• **WHAT IS BEING ASKED**: Your response should consist of every line below, reproduced without alteration.

########

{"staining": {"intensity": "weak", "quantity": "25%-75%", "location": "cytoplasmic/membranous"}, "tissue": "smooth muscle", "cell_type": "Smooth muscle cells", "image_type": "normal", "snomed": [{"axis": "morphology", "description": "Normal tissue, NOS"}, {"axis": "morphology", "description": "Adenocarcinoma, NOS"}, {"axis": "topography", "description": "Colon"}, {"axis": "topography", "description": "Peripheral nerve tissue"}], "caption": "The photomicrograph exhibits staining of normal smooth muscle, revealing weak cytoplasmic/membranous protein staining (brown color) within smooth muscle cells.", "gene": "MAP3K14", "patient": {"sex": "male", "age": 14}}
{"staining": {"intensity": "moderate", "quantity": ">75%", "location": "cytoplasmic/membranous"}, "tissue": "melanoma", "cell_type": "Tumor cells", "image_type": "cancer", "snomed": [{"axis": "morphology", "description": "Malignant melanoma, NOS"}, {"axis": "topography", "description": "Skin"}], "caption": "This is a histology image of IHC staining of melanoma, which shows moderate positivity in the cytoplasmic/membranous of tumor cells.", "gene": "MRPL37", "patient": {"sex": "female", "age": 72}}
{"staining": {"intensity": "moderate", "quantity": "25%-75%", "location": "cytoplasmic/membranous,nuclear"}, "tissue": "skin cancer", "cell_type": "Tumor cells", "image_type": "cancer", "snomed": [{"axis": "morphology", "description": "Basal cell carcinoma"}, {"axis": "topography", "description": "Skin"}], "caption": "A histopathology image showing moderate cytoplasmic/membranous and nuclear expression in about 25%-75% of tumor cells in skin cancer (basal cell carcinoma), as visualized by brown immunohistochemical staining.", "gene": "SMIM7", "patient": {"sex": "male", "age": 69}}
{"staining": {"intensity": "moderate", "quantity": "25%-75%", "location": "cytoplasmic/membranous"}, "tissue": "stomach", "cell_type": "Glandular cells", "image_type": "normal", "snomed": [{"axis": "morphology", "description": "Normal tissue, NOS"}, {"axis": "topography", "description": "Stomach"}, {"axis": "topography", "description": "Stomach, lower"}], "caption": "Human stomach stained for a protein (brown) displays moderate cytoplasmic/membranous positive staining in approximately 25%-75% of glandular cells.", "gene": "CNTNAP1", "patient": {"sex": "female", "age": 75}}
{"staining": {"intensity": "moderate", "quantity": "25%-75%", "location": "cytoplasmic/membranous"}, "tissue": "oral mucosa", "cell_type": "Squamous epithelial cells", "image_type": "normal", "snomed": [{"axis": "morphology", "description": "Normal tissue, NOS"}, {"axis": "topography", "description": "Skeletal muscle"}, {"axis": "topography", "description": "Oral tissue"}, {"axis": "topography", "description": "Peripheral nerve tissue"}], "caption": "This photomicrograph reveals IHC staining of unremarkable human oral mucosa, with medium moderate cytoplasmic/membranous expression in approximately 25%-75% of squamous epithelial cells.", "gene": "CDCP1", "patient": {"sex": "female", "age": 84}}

########

• **RESPONSE TO THE EXERCISE**:
{"staining": {"intensity": "weak", "quantity": "25%-75%", "location": "cytoplasmic/membranous"}, "tissue": "smooth muscle", "cell_type": "Smooth muscle cells", "image_type": "normal", "snomed": [{"axis": "morphology", "description": "Normal tissue, NOS"}, {"axis": "morphology", "description": "Adenocarcinoma, NOS"}, {"axis": "topography", "description": "Colon"}, {"axis": "topography", "description": "Peripheral nerve tissue"}], "caption": "The photomicrograph exhibits staining of normal smooth muscle, revealing weak cytoplasmic/membranous protein staining (brown color) within smooth muscle cells.", "gene": "MAP3K14", "patient": {"sex": "male", "age": 14}}
{"staining": {"intensity": "moderate", "quantity": ">75%", "location": "cytoplasmic/membranous"}, "tissue": "melanoma", "cell_type": "Tumor cells", "image_type": "cancer", "snomed": [{"axis": "morphology", "description": "Malignant melanoma, NOS"}, {"axis": "topography", "description": "Skin"}], "caption": "This is a histology image of IHC staining of melanoma, which shows moderate positivity in the cytoplasmic/membranous of tumor cells.", "gene": "MRPL37", "patient": {"sex": "female", "age": 72}}
{"staining": {"intensity": "moderate", "quantity": "25%-75%", "location": "cytoplasmic/membranous,nuclear"}, "tissue": "skin cancer", "cell_type": "Tumor cells", "image_type": "cancer", "snomed": [{"axis": "morphology", "description": "Basal cell carcinoma"}, {"axis": "topography", "description": "Skin"}], "caption": "A histopathology image showing moderate cytoplasmic/membranous and nuclear expression in about 25%-75% of tumor cells in skin cancer (basal cell carcinoma), as visualized by brown immunohistochemical staining.", "gene": "SMIM7", "patient": {"sex": "male", "age": 69}}
{"staining": {"intensity": "moderate", "quantity": "25%-75%", "location": "cytoplasmic/membranous"}, "tissue": "stomach", "cell_type": "Glandular cells", "image_type": "normal", "snomed": [{"axis": "morphology", "description": "Normal tissue, NOS"}, {"axis": "topography", "description": "Stomach"}, {"axis": "topography", "description": "Stomach, lower"}], "caption": "Human stomach stained for a protein (brown) displays moderate cytoplasmic/membranous positive staining in approximately 25%-75% of glandular cells.", "gene": "CNTNAP1", "patient": {"sex": "female", "age": 75}}
{"staining": {"intensity": "moderate", "quantity": "25%-75%", "location": "cytoplasmic/membranous"}, "tissue": "oral mucosa", "cell_type": "Squamous epithelial cells", "image_type": "normal", "snomed": [{"axis": "morphology", "description": "Normal tissue, NOS"}, {"axis": "topography", "description": "Skeletal muscle"}, {"axis": "topography", "description": "Oral tissue"}, {"axis": "topography", "description": "Peripheral nerve tissue"}], "caption": "This photomicrograph reveals IHC staining of unremarkable human oral mucosa, with medium moderate cytoplasmic/membranous expression in approximately 25%-75% of squamous epithelial cells.", "gene": "CDCP1", "patient": {"sex": "female", "age": 84}}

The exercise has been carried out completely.